Oltre, dunque, a tutto questo parlare, ricordare e raccontare (che non occupa, comunque, una piccola percentuale del libro: forse un 60%), l'altra cosa buona di Siamo tutte delle gran bugiarde è l'idea in sé: ovvero quella di scrivere una biografia di Poli in forma d'intervista. Ovviamente, in questi casi, ottima cosa e di buon gusto è che l'intervistatore, in pratica scompaia: una breve intelligente prefazione, e poi brevissime opportune domandine e lunghe pagine di polidivagazioni (e qui la bravura dell'intervistatore e curatore starebbe, appunto, nella capacità di montare il materiale sbobinato a sua disposizione in modo da eclissarsi il più possibile: scompaio dunque sono). Il buon Giovanni Pannacci, invece, purtroppo, ha sentito una impellente necessità di intervenire, con una frequenza anche di tre o quattro volte a pagina, per commentare le parole di Poli, parafrasarle, spiegarle, postillarle e comunicare, quasi sistematicamente, a uso e consumo di un presunto interesse del lettore, quali siano state le sue reazioni alle parole medesime. Una tecnica che, in chi legge, sortisce un effetto quantomeno onanistico: più o meno come leggere un libro di Henry Miller curato (con centinaia di note a pie' di pagina) da Suor Germana o vedere Zelig di Woody Allen con Roberta di Radio Maria che, dopo ogni sequenza, lo ferma per dire se a lei ha fatto ridere o meno e perchè. Come prendere il diavolo e, a intervalli regolari, rovesciargli addosso, dall'alto, un bacile d'acqua santa.

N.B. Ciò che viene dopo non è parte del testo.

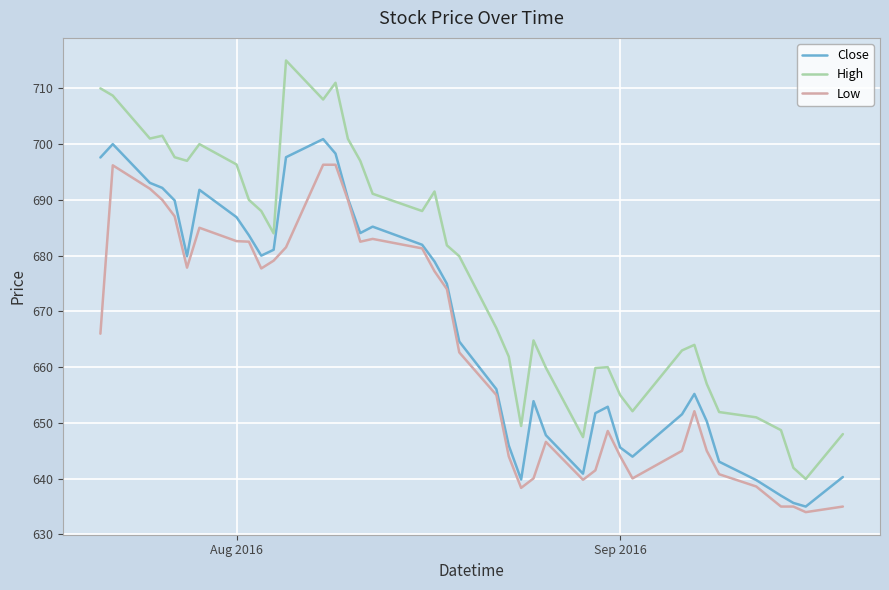

What is the minimum value shown in the chart?

634.0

A Poli, si sa, non piacciono né le definizioni né gli specchi. E Pannacci che fa? Diciamo che passa il suo tempo a definirlo e a piazzarlo di fronte a specchi. Poli è il teatro e l'intervistatore l'antiteatro, Poli è I fiori di Palazzeschi e l'intervistatore è un romanzo di Carolina Invernizio, Poli è la vita e l'intervistatore è un incrocio fra il vecchio professor Spencer del giovane Holden e il Frate Timoteo della Mandragola, Poli è un palloncino colorato e l'intervistatore uno spillo.

Leggere questo libro, perciò, ci ha fatto venire la voglia di leggerne un altro, simile, con Paolo Poli che, però viene lasciato molto parlare a briglie sciolte. E speriamo, davvero, a qualcuno venga l'idea di farlo. Il lettore, così, potrà procedere tranquillo e beato senza la paura di dover sbattere di continuo contro inutili, perentorie e urtanti glosse: fra l'altro, da quanto ci sembra di aver appreso da un'intervista rilasciata da Poli in televisione, il libro è uscito in pratica senza una sua preventiva supervisione. Bellissimo, nel volumetto (95 pp.), comunque, l'apparato iconografico.